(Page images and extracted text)
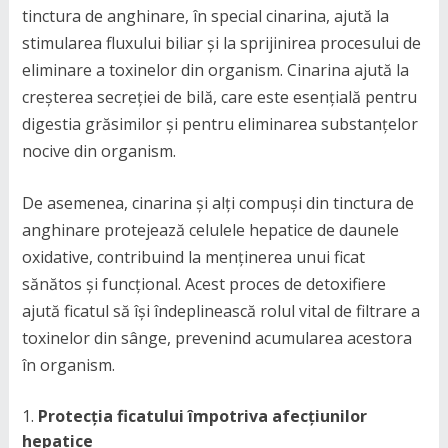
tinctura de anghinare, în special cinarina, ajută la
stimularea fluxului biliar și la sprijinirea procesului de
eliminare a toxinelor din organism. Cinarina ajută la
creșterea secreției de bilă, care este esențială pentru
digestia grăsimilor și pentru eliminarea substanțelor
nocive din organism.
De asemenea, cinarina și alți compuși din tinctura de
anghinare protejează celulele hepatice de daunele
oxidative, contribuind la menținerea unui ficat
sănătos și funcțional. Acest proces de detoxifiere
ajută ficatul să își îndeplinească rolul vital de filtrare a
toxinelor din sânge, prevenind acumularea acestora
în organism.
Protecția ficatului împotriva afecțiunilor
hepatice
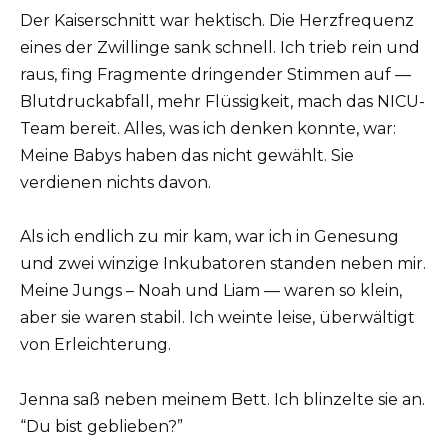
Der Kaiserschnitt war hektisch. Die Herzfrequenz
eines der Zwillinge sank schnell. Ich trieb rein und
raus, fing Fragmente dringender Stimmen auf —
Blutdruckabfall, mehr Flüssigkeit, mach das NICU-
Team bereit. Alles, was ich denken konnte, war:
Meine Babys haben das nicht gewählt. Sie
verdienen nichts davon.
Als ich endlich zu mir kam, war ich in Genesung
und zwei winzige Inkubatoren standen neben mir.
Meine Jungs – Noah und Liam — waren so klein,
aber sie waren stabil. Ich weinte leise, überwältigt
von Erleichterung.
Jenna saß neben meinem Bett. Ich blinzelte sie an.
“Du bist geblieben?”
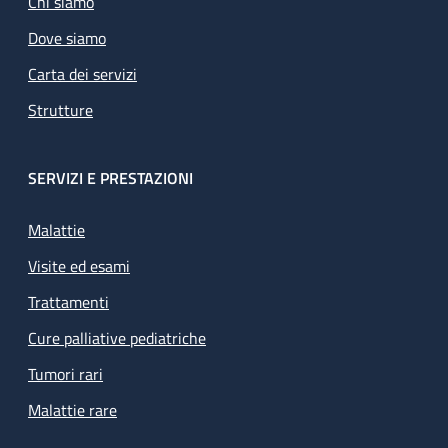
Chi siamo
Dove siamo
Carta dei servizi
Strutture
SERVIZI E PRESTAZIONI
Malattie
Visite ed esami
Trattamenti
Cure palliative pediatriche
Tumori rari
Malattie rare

▸ **Work to complete**: Return each entry exactly as given. Leave the images out.

▸ **Reply to the task**:
tinctura de anghinare, în special cinarina, ajută la
stimularea fluxului biliar și la sprijinirea procesului de
eliminare a toxinelor din organism. Cinarina ajută la
creșterea secreției de bilă, care este esențială pentru
digestia grăsimilor și pentru eliminarea substanțelor
nocive din organism.
De asemenea, cinarina și alți compuși din tinctura de
anghinare protejează celulele hepatice de daunele
oxidative, contribuind la menținerea unui ficat
sănătos și funcțional. Acest proces de detoxifiere
ajută ficatul să își îndeplinească rolul vital de filtrare a
toxinelor din sânge, prevenind acumularea acestora
în organism.
Protecția ficatului împotriva afecțiunilor
hepatice
Der Kaiserschnitt war hektisch. Die Herzfrequenz
eines der Zwillinge sank schnell. Ich trieb rein und
raus, fing Fragmente dringender Stimmen auf —
Blutdruckabfall, mehr Flüssigkeit, mach das NICU-
Team bereit. Alles, was ich denken konnte, war:
Meine Babys haben das nicht gewählt. Sie
verdienen nichts davon.
Als ich endlich zu mir kam, war ich in Genesung
und zwei winzige Inkubatoren standen neben mir.
Meine Jungs – Noah und Liam — waren so klein,
aber sie waren stabil. Ich weinte leise, überwältigt
von Erleichterung.
Jenna saß neben meinem Bett. Ich blinzelte sie an.
“Du bist geblieben?”
Chi siamo
Dove siamo
Carta dei servizi
Strutture
SERVIZI E PRESTAZIONI
Malattie
Visite ed esami
Trattamenti
Cure palliative pediatriche
Tumori rari
Malattie rare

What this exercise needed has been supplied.